▶ **Document text**
....

“Status Goods: Experimental Evidence from Platinum Credit Cards” with Gautam Rao, Harvard University

Event time: 
Tuesday, February 21, 2017 - 12:00pm through 1:15pm
Location: 
Institution for Social and Policy Studies (ISPS), Room A002
77 Prospect St.
New Haven, CT 06511
Speaker: 
Gautam Rao, Economics, Harvard University
Event description: 

BEHAVIORAL SCIENCES WORKSHOP

Abstract: This paper provides the first field-experimental evidence of the existence of status goods. We work with an Indonesian bank that markets widely-recognized platinum credit cards to high-income customers. In the first experiment, we show that demand for the platinum card is substantially higher than demand for its tangible benefits and services. Transaction data reveal that platinum cardholders are more likely to use the card in social contexts where others may notice it, implying social image concerns. We next provide experimental evidence of positional externalities from the consumption of these status goods. Finally, we show that higher self-esteem causally reduces demand for status goods, suggesting that self and social image are substitutes.

....

Saved entries
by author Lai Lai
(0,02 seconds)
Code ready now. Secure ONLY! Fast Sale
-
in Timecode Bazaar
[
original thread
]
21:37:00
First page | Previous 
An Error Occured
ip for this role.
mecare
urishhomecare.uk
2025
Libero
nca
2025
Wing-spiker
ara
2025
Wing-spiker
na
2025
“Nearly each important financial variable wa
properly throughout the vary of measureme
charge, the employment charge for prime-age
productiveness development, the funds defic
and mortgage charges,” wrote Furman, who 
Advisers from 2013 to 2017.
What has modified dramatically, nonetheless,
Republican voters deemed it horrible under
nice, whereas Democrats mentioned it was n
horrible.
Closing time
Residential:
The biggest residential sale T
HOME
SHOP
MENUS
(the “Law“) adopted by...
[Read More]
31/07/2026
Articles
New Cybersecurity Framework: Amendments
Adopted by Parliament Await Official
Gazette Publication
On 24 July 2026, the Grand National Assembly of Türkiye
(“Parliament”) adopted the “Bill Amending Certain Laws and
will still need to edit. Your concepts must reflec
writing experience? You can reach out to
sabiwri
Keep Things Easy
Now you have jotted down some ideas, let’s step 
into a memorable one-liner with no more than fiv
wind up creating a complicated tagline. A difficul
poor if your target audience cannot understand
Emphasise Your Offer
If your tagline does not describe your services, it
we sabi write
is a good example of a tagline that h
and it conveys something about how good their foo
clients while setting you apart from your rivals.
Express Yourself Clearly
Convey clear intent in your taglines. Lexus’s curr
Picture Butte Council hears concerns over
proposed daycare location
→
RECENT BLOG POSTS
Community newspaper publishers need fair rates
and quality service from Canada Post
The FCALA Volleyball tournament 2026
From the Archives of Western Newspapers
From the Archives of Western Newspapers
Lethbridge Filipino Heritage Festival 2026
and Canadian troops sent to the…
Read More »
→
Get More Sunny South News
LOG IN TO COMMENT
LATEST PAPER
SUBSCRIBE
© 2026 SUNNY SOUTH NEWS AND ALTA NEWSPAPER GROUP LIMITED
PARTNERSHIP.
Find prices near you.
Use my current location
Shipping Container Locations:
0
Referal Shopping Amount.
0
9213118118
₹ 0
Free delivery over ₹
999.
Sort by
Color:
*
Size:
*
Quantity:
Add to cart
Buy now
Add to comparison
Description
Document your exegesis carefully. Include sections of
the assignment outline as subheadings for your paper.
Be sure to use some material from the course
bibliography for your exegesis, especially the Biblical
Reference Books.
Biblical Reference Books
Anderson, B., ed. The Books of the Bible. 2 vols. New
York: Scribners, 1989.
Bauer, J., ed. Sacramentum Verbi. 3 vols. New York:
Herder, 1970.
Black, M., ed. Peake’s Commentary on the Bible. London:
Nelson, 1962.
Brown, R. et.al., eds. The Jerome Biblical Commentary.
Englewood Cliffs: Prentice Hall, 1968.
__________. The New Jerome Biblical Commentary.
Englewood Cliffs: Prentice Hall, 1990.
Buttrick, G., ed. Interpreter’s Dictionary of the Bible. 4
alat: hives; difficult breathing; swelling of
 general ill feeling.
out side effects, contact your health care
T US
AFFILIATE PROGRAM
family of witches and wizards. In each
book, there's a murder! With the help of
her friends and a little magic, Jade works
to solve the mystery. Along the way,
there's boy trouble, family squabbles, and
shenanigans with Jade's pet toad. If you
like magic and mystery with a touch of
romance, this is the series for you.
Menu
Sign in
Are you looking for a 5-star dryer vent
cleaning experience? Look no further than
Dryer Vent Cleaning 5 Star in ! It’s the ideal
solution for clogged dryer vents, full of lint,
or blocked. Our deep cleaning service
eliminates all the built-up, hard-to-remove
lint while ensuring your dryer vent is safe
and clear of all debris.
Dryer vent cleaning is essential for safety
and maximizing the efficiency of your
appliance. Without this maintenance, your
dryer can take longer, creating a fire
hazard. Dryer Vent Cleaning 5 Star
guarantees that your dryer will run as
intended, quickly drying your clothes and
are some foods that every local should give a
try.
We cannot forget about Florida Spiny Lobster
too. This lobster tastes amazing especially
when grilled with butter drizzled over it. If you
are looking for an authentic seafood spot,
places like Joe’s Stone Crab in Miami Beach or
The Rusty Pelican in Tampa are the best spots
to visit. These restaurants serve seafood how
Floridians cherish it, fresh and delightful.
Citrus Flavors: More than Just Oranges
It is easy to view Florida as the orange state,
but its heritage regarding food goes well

....

▶ **Instructions for the task**
Reproduce the passage of the seminar announcement between "New Haven, CT" and "image are substitutes.", inclusive, word for word.

▶ **Task result**
New Haven, CT 06511
Speaker: 
Gautam Rao, Economics, Harvard University
Event description: 

BEHAVIORAL SCIENCES WORKSHOP

Abstract: This paper provides the first field-experimental evidence of the existence of status goods. We work with an Indonesian bank that markets widely-recognized platinum credit cards to high-income customers. In the first experiment, we show that demand for the platinum card is substantially higher than demand for its tangible benefits and services. Transaction data reveal that platinum cardholders are more likely to use the card in social contexts where others may notice it, implying social image concerns. We next provide experimental evidence of positional externalities from the consumption of these status goods. Finally, we show that higher self-esteem causally reduces demand for status goods, suggesting that self and social image are substitutes.